Data section:
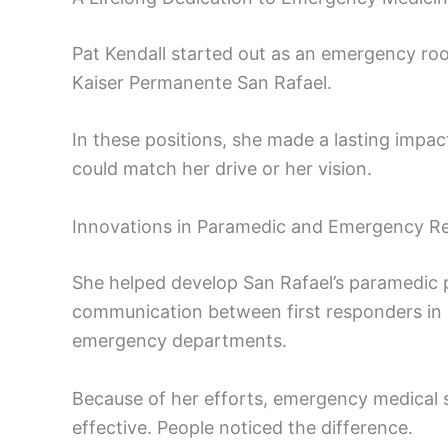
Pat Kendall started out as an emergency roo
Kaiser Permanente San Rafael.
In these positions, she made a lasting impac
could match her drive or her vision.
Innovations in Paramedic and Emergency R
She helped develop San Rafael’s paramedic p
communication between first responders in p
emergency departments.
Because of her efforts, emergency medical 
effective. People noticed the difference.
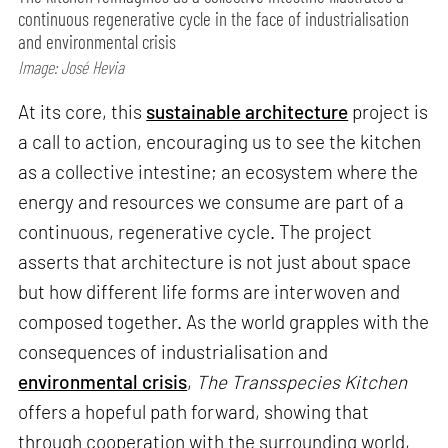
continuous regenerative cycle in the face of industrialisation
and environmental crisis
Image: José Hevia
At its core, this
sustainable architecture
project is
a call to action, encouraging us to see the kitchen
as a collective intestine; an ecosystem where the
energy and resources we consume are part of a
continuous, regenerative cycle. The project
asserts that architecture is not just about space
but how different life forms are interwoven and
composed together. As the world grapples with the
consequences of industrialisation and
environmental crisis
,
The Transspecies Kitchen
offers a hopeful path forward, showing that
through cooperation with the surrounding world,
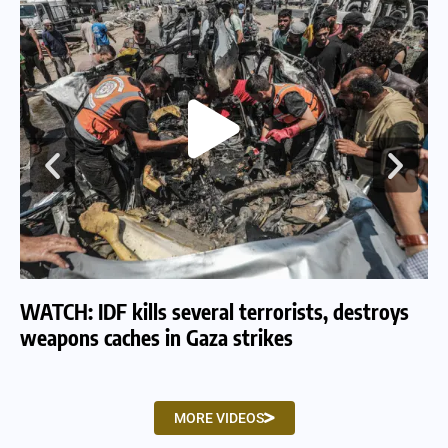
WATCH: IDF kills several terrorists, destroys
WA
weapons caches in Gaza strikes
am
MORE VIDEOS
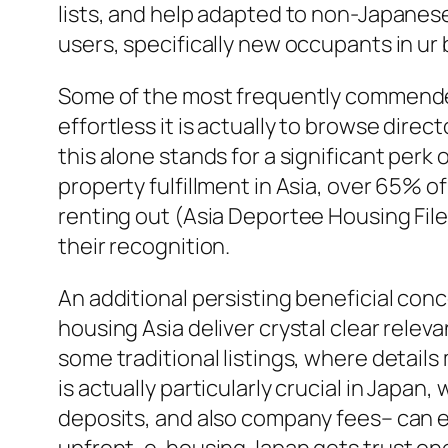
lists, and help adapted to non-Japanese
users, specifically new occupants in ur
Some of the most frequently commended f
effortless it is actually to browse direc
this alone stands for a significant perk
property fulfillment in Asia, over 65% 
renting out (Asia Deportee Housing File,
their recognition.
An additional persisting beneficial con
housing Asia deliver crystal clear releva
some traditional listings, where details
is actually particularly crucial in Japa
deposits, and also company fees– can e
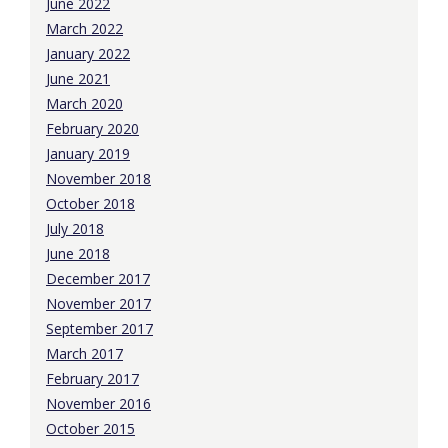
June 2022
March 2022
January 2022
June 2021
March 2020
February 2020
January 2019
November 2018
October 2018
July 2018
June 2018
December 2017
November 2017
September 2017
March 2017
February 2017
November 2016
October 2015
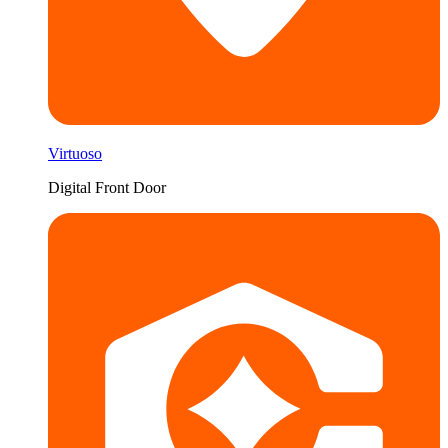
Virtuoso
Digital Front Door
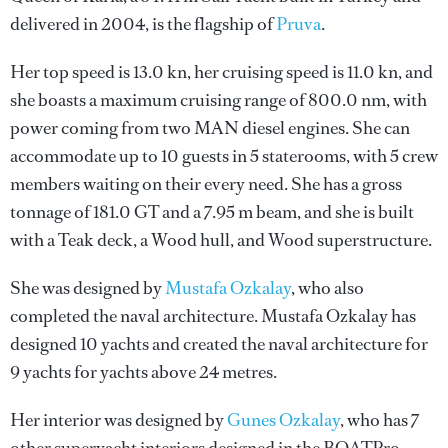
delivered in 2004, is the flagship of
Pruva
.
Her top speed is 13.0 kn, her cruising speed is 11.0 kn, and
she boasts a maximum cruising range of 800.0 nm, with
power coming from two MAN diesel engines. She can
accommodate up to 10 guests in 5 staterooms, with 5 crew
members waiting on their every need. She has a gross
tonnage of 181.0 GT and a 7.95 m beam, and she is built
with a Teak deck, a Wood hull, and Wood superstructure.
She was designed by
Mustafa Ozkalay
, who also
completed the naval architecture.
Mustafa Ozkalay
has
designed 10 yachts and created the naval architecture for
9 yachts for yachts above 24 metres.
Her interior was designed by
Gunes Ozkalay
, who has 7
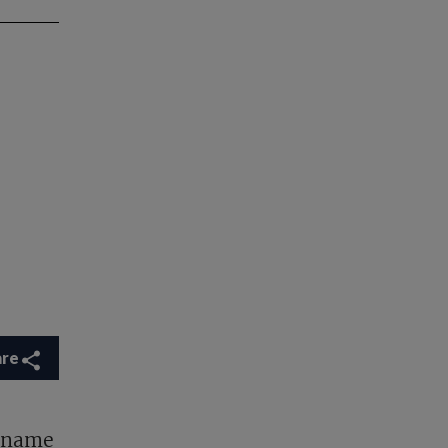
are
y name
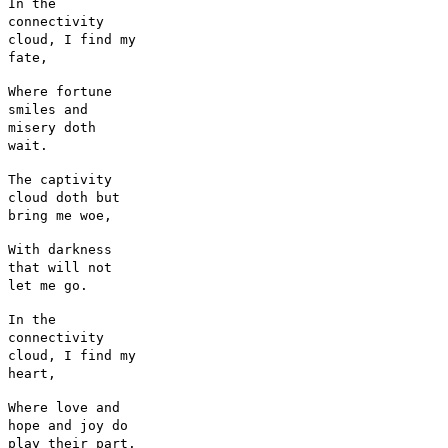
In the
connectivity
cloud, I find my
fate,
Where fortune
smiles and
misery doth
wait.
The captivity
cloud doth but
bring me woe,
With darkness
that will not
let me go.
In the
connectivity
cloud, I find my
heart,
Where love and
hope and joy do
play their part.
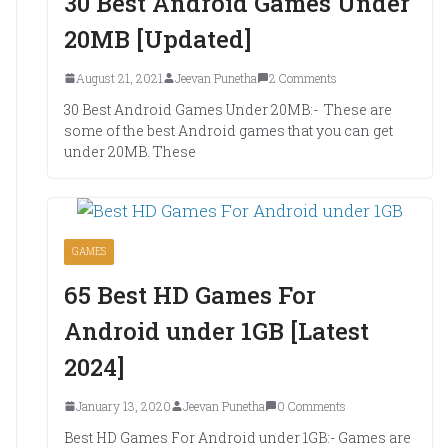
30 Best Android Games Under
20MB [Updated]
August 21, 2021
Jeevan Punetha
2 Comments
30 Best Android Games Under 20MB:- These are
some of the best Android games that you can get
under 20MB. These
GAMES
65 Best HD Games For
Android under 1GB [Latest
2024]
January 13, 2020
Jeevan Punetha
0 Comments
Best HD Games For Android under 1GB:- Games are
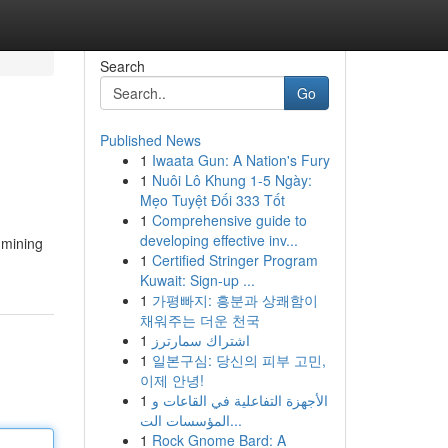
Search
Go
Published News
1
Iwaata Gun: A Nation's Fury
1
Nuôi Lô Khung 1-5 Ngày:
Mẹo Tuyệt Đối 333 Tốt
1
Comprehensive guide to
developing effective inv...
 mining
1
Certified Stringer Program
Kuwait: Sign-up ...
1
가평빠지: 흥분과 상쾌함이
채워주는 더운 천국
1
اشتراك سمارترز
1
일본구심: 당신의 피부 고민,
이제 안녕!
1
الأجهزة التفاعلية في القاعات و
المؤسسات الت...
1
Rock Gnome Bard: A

What to work on: Wherever the word "November" appears in the listing, copy the line that holds it.

Answer:
November 2018
November 2017
November 2016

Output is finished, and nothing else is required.